2. While waiting for the mixture in the pot to come to a boil, whisk together 2 egg yolks and 1 whole egg in a bowl.
3. In another bowl, mix 1/4 cup corn starch and 1/3 cup sugar. Combine this mixture with the egg mixture from Step 2.
4. When the milk/sugar mixture from Step 1 in the pot boils, slowly drizzle the combined egg mixture from Step 3 into the pot while whisking. As soon as the mixture thickens, remove the pot from the heat.
5. Off the heat, stir in 2 tablespoons of butter and 1 teaspoon of vanilla into the hot custard.
6. Strain the hot custard using a sieve into a storage container (Tupperware) to remove any egg that may have scrambled. Before placing a lid on the storage container, press a sheet of plastic wrap to the surface of the custard to prevent a “pudding skin” from forming. Put a lid on the container and refrigerate the pudding until cold.
The custard takes at least 3 hours to cool down in the fridge, so I don’t suggest making the puff shells until waiting at least that long.
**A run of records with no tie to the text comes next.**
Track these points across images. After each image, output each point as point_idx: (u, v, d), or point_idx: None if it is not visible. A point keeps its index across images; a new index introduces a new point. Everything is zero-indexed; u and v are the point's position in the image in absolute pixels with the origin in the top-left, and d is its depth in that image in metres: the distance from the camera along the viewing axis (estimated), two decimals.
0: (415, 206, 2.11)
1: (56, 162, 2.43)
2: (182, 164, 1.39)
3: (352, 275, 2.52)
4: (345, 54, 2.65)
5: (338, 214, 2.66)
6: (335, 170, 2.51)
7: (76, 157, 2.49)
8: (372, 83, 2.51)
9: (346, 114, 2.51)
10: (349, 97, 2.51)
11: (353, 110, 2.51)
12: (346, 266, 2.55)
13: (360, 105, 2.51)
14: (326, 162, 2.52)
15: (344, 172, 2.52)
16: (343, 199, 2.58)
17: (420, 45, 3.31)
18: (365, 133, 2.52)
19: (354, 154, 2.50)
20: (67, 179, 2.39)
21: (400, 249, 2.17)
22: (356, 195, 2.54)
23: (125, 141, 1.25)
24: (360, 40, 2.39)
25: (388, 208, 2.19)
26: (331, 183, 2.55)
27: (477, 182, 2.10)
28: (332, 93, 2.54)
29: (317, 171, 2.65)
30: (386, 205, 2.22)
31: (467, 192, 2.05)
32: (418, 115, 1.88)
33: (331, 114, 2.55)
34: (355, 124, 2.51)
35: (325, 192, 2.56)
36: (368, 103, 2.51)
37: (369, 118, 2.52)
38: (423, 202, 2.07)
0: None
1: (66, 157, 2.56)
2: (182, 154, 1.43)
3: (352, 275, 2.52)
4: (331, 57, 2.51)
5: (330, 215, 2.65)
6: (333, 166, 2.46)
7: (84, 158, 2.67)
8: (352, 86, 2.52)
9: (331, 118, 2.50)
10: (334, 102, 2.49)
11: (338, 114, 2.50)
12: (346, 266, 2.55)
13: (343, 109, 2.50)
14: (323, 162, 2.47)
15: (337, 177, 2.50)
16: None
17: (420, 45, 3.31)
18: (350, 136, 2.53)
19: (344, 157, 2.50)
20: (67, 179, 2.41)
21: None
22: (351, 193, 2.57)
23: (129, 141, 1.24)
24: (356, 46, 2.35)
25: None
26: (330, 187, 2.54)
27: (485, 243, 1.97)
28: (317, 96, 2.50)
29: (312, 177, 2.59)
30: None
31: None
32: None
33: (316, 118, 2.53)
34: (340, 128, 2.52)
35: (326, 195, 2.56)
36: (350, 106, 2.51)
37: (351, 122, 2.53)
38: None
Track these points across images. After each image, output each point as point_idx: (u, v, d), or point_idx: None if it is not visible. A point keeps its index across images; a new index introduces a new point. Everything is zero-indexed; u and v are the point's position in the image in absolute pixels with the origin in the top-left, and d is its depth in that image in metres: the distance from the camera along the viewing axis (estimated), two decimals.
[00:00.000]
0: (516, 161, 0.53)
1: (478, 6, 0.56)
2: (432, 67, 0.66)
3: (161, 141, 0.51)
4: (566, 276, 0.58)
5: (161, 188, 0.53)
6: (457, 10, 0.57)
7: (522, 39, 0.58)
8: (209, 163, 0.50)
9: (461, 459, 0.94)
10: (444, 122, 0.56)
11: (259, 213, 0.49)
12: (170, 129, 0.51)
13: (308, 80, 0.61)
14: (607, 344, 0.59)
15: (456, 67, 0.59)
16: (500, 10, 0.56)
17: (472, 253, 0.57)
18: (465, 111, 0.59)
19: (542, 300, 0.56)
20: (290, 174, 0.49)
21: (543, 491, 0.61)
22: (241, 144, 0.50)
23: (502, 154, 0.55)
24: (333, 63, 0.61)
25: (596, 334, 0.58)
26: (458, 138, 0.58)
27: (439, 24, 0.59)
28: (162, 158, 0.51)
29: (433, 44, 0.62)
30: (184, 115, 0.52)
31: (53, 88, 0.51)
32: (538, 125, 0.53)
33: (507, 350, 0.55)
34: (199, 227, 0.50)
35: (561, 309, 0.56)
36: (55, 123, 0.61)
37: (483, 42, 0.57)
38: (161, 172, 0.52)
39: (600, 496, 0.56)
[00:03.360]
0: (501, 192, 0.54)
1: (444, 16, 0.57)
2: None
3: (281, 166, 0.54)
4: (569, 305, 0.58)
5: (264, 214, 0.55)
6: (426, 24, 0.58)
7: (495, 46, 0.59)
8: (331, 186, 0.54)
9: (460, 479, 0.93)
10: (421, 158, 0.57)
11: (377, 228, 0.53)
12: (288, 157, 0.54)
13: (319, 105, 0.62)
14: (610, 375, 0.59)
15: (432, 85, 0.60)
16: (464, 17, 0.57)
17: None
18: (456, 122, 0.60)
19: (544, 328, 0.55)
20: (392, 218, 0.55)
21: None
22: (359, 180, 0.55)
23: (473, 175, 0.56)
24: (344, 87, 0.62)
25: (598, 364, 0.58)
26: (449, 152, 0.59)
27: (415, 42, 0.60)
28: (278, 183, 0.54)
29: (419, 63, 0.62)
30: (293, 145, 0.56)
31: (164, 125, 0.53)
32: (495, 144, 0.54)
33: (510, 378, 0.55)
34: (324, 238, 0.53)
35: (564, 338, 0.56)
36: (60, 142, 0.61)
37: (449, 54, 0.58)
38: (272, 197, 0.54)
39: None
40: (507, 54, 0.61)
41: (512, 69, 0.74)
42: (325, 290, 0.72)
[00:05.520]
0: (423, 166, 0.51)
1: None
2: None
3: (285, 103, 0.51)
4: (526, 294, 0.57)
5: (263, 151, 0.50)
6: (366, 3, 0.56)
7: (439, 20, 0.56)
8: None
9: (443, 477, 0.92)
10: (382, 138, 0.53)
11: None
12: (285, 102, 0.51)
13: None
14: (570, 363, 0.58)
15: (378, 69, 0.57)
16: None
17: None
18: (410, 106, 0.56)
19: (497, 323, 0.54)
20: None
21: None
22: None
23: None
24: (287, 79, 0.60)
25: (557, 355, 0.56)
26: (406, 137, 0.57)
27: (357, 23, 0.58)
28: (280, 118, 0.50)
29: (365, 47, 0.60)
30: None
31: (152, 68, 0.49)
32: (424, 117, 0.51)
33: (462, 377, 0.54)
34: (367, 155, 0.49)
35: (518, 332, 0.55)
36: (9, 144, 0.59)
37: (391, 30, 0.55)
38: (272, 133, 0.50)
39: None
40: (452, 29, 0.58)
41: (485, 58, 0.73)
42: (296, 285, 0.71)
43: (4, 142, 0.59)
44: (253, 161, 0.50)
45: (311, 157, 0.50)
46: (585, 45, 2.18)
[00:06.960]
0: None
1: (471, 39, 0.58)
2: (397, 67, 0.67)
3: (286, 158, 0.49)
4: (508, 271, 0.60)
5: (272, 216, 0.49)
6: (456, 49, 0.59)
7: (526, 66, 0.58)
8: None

The puffs shells should be fresh from the oven, and the custard filling really cold, before you assemble them.
For the puff shells:
1/2 cup butter
1 cup water
1/4 tsp salt
1 cup flour
3 whole eggs
This recipe makes 20-25 puff shells.
1. Preheat the oven to 425 degrees.
2. Boil 1/2 cup butter and 1 cup of water in a pot over medium heat.
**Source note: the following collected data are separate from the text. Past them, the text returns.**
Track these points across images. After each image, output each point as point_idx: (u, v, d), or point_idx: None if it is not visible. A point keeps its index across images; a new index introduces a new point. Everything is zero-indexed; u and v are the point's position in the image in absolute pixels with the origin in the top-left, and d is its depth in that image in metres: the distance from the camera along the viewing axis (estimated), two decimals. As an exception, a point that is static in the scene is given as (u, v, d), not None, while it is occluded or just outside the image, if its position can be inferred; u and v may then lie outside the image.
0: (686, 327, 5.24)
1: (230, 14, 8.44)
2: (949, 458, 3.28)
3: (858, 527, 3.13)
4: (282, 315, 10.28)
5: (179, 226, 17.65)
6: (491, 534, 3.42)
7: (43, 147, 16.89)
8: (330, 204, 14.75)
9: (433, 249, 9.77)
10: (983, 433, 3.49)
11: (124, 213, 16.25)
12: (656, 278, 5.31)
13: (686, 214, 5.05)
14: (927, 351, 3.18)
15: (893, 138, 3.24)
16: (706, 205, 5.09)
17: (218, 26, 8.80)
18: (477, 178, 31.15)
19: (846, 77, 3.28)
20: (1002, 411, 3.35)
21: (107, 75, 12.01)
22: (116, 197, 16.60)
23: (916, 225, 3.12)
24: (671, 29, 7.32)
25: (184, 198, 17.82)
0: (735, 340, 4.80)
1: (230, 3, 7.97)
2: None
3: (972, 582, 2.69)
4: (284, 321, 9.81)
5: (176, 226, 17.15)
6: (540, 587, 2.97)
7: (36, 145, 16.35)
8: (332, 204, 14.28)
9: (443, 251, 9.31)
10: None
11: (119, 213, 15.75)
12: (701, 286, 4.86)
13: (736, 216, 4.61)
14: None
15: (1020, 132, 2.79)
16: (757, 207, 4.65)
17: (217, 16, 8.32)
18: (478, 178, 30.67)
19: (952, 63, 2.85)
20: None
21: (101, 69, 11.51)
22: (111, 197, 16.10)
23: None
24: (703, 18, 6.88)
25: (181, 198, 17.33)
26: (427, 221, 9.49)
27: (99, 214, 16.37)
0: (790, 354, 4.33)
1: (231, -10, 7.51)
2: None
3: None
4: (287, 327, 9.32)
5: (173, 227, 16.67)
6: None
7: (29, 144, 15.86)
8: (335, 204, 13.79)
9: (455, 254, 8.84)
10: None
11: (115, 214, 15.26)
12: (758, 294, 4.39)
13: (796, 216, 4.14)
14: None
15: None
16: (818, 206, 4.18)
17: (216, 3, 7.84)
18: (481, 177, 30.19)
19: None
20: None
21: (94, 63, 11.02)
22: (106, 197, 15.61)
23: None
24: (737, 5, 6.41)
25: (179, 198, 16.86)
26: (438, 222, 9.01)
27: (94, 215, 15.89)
3. In a bowl, sift together 1/4 teaspoons salt and 1 cup flour. When the butter/water mix (from Step 2) boils, stir in the salt/flour mixture until a ball forms. Stop when the mixture’s texture resembles mashed potatoes and remove from heat. Don’t heat too long or else the mixture will begin to break down and start to look very greasy and thin.
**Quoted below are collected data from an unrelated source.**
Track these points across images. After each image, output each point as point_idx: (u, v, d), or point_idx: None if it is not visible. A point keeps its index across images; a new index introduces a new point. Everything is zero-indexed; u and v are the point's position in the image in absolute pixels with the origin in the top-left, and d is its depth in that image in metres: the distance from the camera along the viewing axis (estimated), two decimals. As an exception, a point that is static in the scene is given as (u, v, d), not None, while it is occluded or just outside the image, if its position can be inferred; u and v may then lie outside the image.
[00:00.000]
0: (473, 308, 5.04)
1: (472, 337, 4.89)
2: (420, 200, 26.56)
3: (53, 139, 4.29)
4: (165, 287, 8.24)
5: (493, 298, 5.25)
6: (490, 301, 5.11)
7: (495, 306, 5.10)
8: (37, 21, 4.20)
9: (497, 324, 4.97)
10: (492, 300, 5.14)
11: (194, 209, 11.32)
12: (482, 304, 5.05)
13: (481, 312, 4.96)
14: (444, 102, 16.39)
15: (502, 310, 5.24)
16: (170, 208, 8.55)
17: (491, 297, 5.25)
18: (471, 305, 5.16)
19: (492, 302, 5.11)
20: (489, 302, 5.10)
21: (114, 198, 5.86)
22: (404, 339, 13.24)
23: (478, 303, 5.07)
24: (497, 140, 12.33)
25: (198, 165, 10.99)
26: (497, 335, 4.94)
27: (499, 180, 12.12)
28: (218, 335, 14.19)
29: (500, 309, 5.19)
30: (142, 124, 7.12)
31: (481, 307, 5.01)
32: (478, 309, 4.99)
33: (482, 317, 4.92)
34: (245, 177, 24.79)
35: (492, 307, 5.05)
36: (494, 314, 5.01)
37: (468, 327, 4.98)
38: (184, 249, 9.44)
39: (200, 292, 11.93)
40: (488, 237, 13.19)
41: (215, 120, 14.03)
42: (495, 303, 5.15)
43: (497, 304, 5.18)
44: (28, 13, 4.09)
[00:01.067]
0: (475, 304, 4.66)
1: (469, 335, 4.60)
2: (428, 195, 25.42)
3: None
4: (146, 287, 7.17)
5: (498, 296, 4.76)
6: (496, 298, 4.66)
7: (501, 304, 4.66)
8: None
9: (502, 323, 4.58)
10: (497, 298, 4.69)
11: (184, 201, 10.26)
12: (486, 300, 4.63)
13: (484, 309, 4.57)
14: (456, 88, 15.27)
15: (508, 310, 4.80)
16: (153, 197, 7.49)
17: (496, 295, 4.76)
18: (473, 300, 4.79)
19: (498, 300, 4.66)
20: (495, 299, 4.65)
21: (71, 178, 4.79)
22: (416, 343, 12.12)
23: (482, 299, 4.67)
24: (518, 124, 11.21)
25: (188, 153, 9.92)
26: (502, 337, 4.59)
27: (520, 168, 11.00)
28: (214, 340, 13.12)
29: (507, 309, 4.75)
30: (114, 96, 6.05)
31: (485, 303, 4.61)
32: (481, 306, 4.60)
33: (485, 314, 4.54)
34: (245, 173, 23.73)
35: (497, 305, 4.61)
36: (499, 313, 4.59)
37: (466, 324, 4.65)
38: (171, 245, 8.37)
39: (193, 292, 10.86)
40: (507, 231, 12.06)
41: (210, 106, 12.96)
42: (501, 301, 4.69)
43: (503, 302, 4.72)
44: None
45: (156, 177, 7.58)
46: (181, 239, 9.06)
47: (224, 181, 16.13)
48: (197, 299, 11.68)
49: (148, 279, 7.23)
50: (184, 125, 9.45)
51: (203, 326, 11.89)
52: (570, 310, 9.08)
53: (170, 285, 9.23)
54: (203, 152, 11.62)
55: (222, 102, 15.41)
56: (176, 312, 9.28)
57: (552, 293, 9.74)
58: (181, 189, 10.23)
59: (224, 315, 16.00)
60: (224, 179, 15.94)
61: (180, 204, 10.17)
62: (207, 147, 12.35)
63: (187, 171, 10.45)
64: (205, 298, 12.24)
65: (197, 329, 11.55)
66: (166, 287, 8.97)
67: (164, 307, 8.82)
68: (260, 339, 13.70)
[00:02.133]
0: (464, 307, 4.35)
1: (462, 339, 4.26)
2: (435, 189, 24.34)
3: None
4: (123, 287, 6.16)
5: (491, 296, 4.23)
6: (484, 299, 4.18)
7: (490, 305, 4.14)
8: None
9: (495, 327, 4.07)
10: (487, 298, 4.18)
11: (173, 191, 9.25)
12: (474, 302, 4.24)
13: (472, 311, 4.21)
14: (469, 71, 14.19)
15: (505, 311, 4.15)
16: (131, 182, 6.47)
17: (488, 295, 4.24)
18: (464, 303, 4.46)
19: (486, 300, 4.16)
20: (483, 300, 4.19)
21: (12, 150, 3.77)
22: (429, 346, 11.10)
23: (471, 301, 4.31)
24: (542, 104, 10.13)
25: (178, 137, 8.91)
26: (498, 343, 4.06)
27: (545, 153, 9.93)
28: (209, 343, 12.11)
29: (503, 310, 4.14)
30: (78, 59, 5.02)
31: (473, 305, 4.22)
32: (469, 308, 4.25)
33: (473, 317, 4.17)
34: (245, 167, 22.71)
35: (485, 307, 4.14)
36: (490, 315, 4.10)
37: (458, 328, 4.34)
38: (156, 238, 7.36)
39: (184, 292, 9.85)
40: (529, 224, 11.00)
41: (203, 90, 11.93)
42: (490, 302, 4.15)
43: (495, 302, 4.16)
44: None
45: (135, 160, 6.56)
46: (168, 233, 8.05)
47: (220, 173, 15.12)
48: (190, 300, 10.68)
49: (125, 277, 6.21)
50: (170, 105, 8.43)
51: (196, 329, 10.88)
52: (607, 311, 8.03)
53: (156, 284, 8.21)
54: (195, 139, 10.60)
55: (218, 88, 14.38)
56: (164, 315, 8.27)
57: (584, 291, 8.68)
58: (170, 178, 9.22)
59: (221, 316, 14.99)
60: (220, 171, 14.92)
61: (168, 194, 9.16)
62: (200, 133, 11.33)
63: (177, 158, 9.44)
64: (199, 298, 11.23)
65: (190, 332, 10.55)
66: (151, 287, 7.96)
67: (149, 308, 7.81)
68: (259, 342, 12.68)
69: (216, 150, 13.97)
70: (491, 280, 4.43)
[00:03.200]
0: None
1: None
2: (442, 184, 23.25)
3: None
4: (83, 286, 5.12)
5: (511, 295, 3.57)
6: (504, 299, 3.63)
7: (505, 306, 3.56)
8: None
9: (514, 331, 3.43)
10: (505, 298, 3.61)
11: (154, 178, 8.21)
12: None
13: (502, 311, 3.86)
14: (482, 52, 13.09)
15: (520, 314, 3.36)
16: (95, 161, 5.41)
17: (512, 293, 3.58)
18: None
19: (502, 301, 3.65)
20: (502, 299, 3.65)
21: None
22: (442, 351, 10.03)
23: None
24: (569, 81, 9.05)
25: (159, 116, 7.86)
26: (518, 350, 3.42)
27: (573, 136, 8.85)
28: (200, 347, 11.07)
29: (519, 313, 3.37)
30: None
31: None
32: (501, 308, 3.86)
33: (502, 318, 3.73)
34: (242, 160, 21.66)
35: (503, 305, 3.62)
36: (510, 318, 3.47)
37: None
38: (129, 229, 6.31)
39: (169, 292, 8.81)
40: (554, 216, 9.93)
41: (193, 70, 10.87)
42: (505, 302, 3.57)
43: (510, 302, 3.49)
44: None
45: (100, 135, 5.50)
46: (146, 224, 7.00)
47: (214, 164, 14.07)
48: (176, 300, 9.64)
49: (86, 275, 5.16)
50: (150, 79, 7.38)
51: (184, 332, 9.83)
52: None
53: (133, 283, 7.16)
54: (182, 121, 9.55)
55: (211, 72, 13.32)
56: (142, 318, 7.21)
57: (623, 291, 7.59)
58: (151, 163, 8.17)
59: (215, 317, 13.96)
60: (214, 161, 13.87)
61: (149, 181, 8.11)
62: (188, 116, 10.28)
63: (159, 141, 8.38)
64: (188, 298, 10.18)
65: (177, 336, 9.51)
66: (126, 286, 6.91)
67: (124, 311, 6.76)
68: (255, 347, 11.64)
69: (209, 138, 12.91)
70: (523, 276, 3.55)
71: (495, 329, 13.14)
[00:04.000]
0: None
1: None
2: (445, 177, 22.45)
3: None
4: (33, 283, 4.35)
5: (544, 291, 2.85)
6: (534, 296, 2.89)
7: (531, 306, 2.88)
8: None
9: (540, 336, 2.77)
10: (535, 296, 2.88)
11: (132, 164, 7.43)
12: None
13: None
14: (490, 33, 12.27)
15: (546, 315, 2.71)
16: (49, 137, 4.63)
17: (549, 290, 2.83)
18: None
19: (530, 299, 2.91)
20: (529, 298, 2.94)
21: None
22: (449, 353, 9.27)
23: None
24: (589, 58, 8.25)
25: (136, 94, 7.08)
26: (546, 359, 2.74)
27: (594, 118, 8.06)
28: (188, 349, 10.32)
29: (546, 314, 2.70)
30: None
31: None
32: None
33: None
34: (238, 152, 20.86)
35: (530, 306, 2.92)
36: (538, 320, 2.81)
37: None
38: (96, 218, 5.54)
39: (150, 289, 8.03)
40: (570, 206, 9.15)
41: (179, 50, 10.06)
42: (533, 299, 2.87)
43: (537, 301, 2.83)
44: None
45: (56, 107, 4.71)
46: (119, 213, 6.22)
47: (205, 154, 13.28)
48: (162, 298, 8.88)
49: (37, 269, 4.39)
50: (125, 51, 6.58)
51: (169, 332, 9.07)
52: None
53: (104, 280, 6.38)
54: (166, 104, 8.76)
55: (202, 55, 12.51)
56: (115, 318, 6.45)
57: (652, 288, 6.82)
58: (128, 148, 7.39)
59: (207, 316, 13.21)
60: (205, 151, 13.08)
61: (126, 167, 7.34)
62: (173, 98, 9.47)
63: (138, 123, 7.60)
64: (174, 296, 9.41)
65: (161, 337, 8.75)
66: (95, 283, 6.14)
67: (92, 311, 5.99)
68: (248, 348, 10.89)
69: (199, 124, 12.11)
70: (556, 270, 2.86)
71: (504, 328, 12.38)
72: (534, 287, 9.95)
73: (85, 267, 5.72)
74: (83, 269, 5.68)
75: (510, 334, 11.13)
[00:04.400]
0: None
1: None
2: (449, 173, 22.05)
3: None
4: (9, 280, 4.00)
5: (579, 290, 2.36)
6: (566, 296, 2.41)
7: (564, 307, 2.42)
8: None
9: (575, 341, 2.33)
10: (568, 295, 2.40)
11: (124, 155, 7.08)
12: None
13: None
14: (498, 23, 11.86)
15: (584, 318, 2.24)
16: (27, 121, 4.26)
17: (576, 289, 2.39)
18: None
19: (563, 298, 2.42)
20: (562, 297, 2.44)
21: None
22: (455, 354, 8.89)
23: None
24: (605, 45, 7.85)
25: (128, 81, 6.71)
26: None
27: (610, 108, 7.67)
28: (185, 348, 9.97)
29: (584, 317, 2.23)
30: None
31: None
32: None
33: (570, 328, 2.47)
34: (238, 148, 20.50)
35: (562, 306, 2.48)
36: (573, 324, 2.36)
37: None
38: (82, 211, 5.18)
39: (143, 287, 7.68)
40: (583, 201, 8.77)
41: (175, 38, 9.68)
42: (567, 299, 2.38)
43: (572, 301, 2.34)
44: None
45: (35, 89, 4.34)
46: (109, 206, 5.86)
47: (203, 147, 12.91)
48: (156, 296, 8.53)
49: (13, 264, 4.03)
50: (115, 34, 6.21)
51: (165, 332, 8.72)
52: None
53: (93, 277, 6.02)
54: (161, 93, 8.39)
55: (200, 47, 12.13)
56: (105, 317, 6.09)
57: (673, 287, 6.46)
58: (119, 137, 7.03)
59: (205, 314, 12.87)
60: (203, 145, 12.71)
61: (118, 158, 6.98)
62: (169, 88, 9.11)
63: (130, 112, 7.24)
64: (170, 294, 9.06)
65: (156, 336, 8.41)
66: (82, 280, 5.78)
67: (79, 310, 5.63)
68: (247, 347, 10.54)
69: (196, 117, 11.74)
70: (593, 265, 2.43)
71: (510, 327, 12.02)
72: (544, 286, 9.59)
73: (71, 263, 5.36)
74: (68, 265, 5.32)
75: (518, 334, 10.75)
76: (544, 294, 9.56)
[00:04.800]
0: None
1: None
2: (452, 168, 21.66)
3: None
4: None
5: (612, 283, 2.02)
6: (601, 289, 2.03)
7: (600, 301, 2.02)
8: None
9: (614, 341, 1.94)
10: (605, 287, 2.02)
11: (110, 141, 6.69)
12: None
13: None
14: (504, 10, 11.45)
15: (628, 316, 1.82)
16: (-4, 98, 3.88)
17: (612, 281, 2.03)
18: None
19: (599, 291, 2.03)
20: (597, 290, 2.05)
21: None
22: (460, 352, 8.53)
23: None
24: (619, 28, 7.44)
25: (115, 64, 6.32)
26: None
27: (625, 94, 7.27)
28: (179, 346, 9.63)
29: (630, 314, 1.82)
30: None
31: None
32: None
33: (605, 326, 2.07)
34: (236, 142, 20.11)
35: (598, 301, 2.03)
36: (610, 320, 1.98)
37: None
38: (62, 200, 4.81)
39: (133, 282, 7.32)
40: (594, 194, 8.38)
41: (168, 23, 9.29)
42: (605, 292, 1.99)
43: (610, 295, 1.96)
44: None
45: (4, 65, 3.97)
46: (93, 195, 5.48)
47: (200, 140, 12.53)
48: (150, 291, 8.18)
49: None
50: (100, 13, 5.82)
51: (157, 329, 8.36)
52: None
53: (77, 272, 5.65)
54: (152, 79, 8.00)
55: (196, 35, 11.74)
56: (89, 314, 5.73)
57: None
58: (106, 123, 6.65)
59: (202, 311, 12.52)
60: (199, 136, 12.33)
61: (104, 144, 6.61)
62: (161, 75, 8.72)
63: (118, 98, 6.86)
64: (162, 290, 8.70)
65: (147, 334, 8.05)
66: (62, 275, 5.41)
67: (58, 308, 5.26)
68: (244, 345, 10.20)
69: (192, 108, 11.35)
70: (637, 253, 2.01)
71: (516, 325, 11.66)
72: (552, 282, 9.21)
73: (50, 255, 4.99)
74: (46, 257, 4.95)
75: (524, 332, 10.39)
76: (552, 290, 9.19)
4. As soon as the mixture forms a ball and has been taken off the heat, stir in 3 eggs. At first, it will seem as if the mixture will never come together but keep stirring! The mixture will eventually absorb the eggs and become a thick batter.
5. Using a tablespoon as your scooper, place the puff batter by the spoonful onto a baking sheet. Make sure there is at least 1 inch in between each puff because they will expand and puff up in the oven. (I like to turn the oven light on, sit in front of the oven, and watch as they bake and puff up before my eyes. I’ve made this recipe many times but it still looks like magic every time.)
6. Bake 20-25 minutes or until golden brown. Place puffs on a cooling rack.
7. (Optional) When the puffs come out of the oven, poke a small hole into the side of each puff with a chopstick or toothpick to vent the steam. I like to do this because the trapped steam can sometimes make the interior of the puff soggy.
To fill the puffs, you can do one of two things…
If you have a piping bag, great! Poke a hole into the puff and fill that sucker up! If you don’t have a piping bag, you can make one with a Ziploc bag. Take a ziploc bag and fill it with about a tablespoon-full of cold custard. Take a pair of scissors and snip off a tiny corner of the bag. Squeeze the custard into the puff.
OR take a pair of kitchen scissors and cut off the top of a puff and fill the interior of the puff with a spoonful of cold custard.
As you can see from my pics, I like to over-fill my puffs. The puff is just the vessel for the cream!
If you want to make them pretty like the Beard Papa’s cream puffs, dust the outside with a bit of powdered sugar. I think they’re tasty enough already without the powdered sugar.
These puffs are best eaten on the day you make them. The puff shells don’t do so well past the first day. They either get really stale if kept out or they get soft if stored in the refrigerator. My family and I can only eat about 10-12 puffs at a sitting, so I like to halve the recipe for the puff shell recipe when I make them.